Il est important de noter que sur les 4.6 millions de tunisiens utilisant le « Facebook », 68% sont âgés entre 15 et 29 ans.
Ces incursions dans un monde virtuel, ne font qu’augmenter la déchirure entre leurs aspirations et la réalité de leur situation. Ce monde virtuel incontrôlable est également une source de contacts, d’informations et peut être à la base d’intégration de mouvements sociaux, politiques, religieux, sectaires…
            En somme, nos jeunes sont tiraillés entre une réalité qui pourrait être insoutenables pour certains et des aspirations semblant irréalisables. Ces jeunes « Sisyphies » commencent à baisser les bras et perdent confiance ; l’épuisement intellectuel les poussent à l’isolement à cause de la crainte d’être déçu. D’ailleurs, l’étude faite par la Banque Mondiale en 2012 montre bien que le niveau de confiance des jeunes dans ce les entoures comme institutions  est très bas : plus que 80% des jeunes n’ont pas confiance dans les politiciens, prés de 60% des jeunes n’ont pas confiance dans la police, 70% des jeunes n’ont pas confiance dans la presse, 50% n’ont pas confiance dans les écoles et pire, 50% n’ont pas confiance dans le Pays…


Cette confiance perdue, sera-t-elle un jour regagnée ?
Il ne s’agit pas d’une crainte insensée, il s’agit bien, de faits réels qui poussent les jeunes à être réticents et à ne plus avoir envie de s’impliquer. L’ailleurs est porteur d’espoir, cet ailleurs inconnu semble plus digne de confiance…
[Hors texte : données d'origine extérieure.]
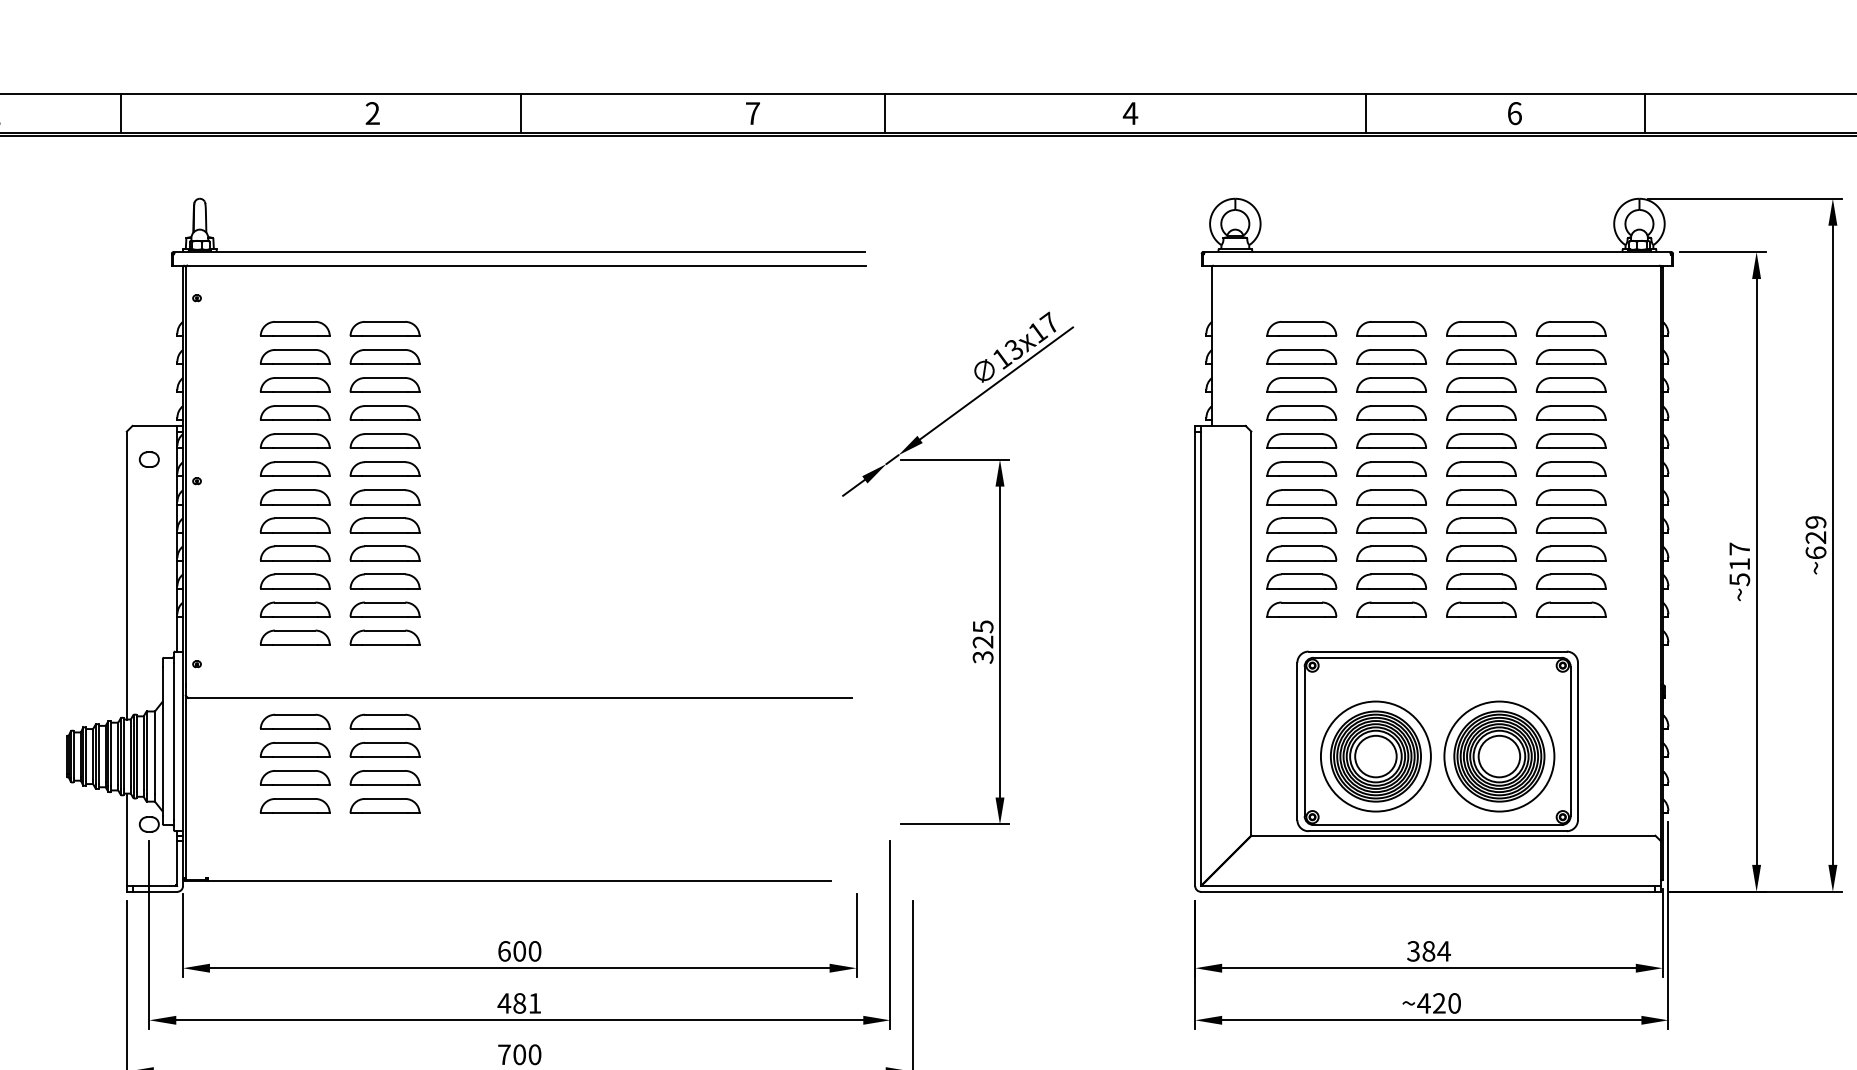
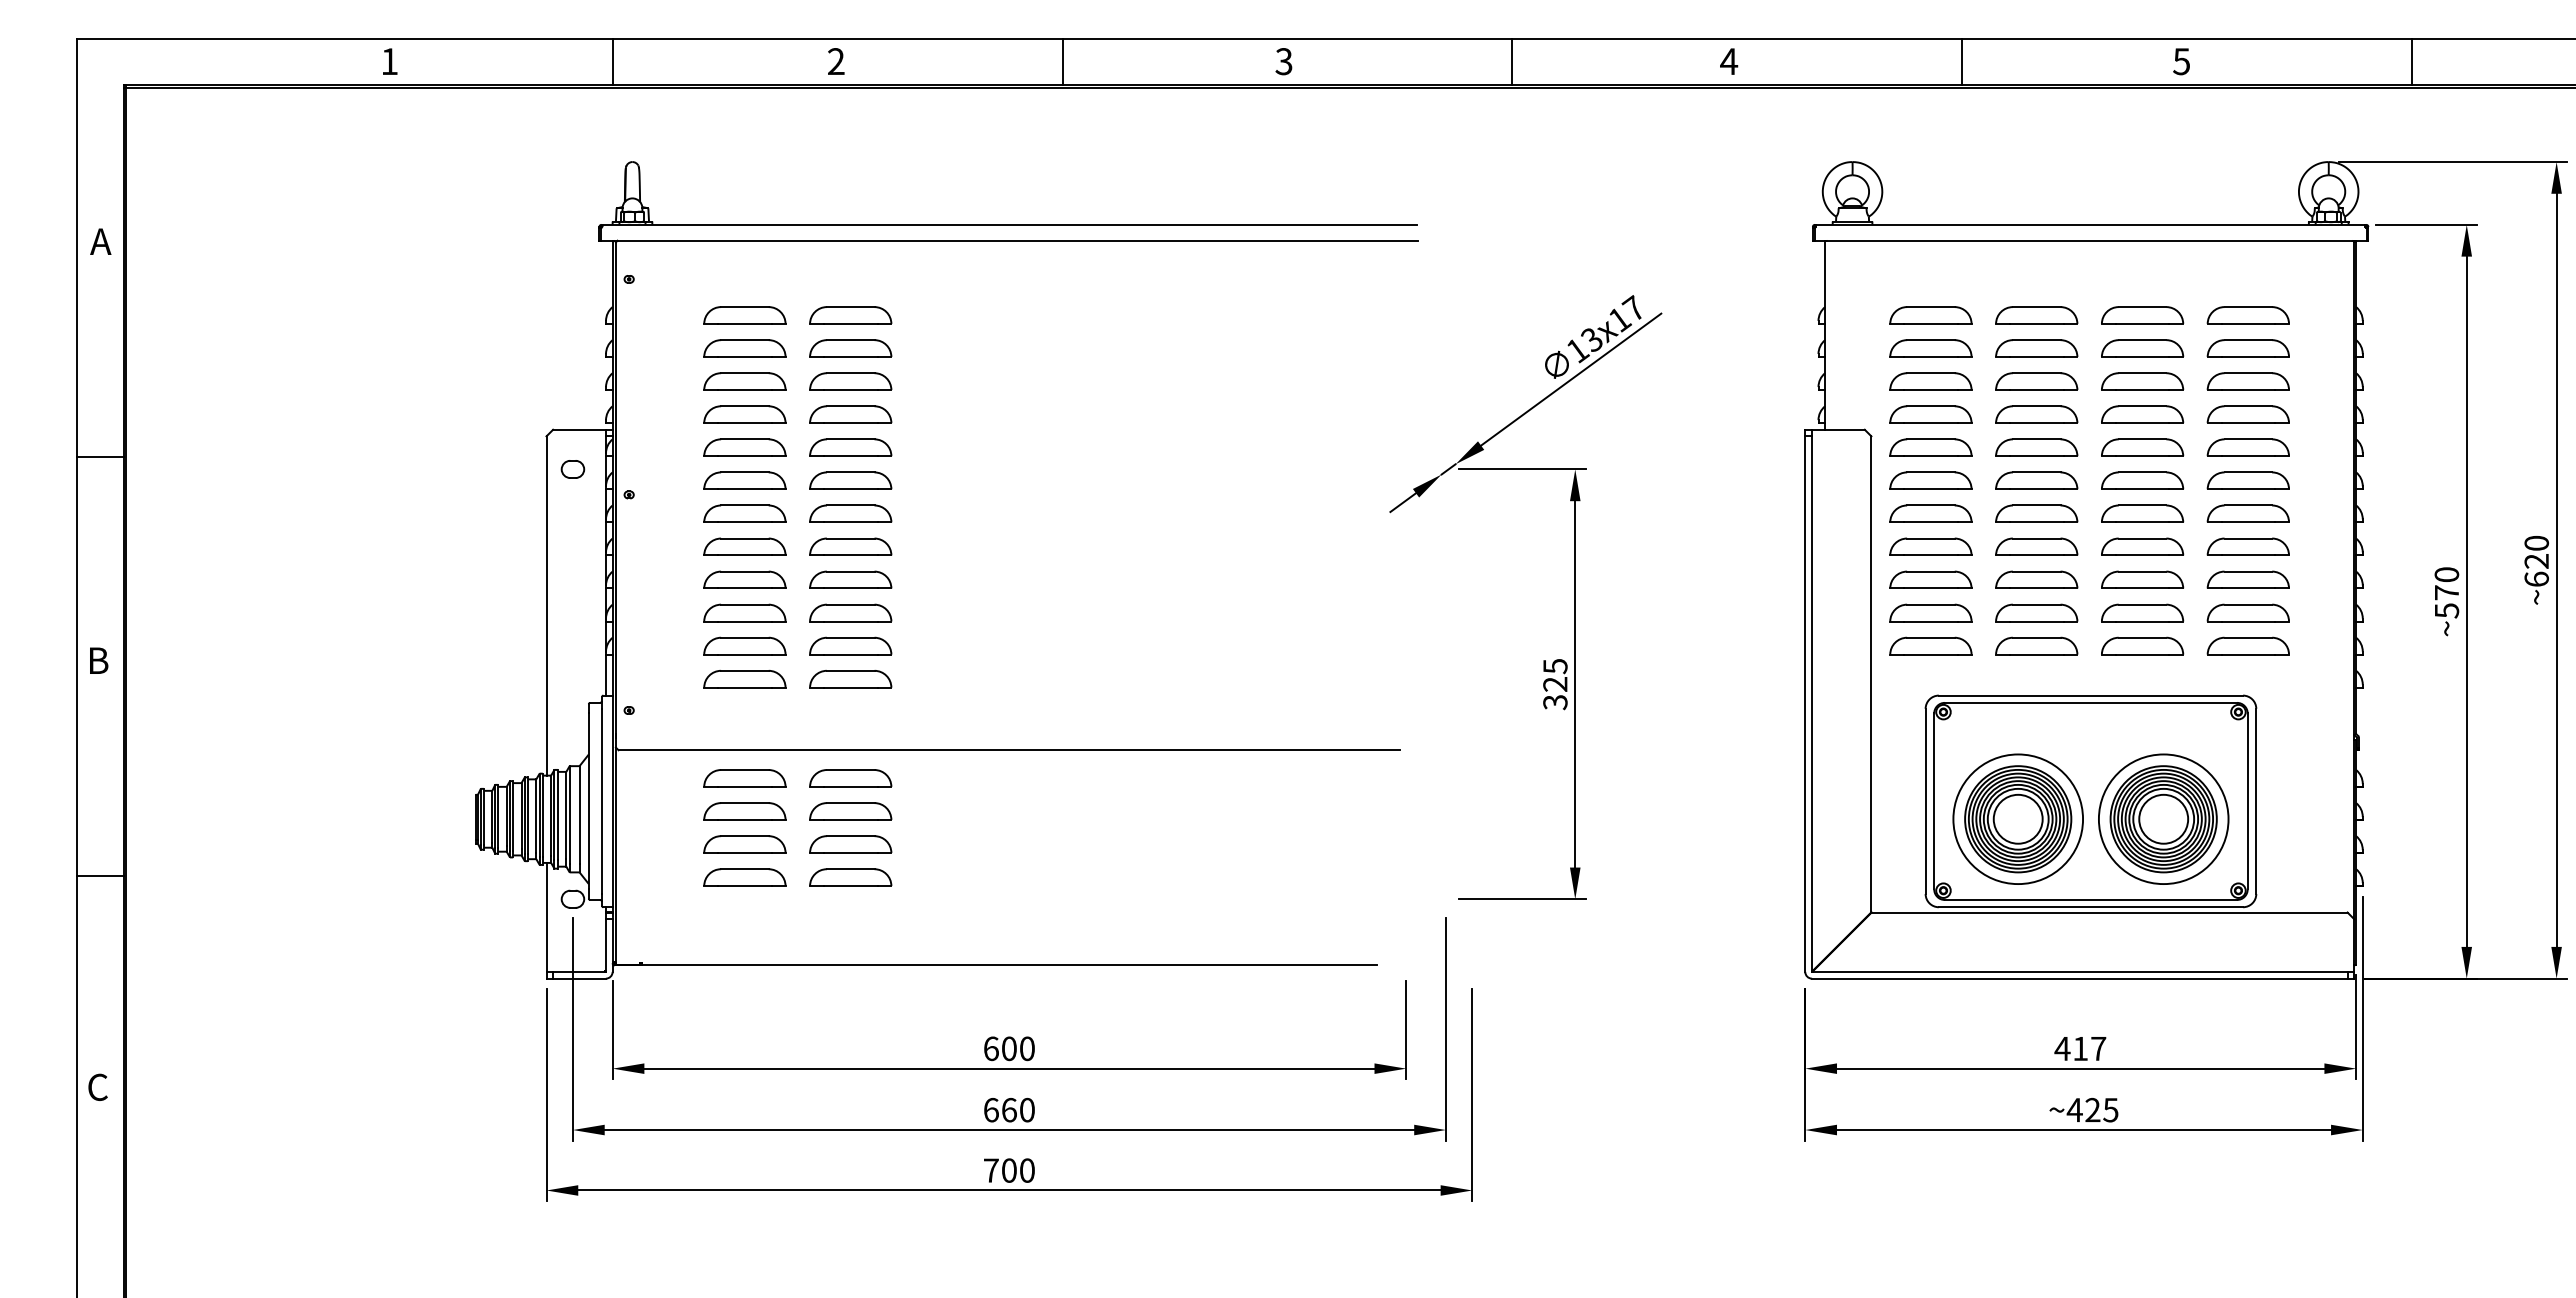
line: (120, 113) -> (612, 61), moved
line: (520, 113) -> (1062, 61), moved
text: (752, 113) -> (1283, 61), 7 -> 3
line: (884, 113) -> (1512, 61), moved
line: (1365, 113) -> (1962, 61), moved
text: (1514, 113) -> (2181, 61), 6 -> 5
line: (1644, 113) -> (2411, 61), moved
text: (1815, 521) -> (2536, 542), ~629 -> ~620
text: (1739, 556) -> (2446, 583), ~517 -> ~570
text: (1428, 951) -> (2080, 1048), 384 -> 417
text: (518, 1002) -> (1008, 1109), 481 -> 660
text: (1454, 1002) -> (2110, 1109), ~420 -> ~425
Il existe en effet, une absence de politiques de  développement  centrées sur les jeunes ; ceci accentue leur exclusion sociale et économique et renforce leur désespoir.
Actuellement la Législation tunisienne accorde beaucoup d’importance aux jeunes ;
L’Article 8 de la Constitution Tunisienne déclare que « La jeunesse est une force agissante au service de la construction de la Nation et que L’Etat veille à fournir les conditions permettant aux jeunes de développer leurs capacités, d’épanouir leur énergie, d’assumer leurs responsabilités et d’élargir leur participation au développement social, économique, culturel et politique. »
L’Article 47 de la Constitution Tunisienne assure le Droit à l’éducation « Les droits à la dignité, à la santé, aux soins, à l’éducation et à l’enseignement sont garantis à l’enfant vis-à-vis de ses parents et de l’État. »
Cet engagement de l’état tunisien est plus prononcé dans l’Article 139 qui assure : « Les collectivités locales adoptent les mécanismes de la démocratie participative et les principes de la gouvernance ouverte afin de garantir la plus large participation des citoyens et de la société civile à la préparation de projets de développement et d’aménagement du  territoire et le suivi de leur exécution, conformément à la loi. »
Il est temps d’honorer ces engagements et d’entamer un travail de fond pour que ces textes de loi ne restent pas de l’encre écrit sur un papier.
Finalement, je tiens à rappeler qu’une migration organisée peut apporter un bénéfice notable aux personnes et aux pays; cette dernière ne peut se faire que dans le respect des droits humains fondamentaux. L’accès à une protection sociale et juridique adaptée dans le pays d’origine permet de garantir que la migration soit un choix et non une nécessité (OIM, 2010).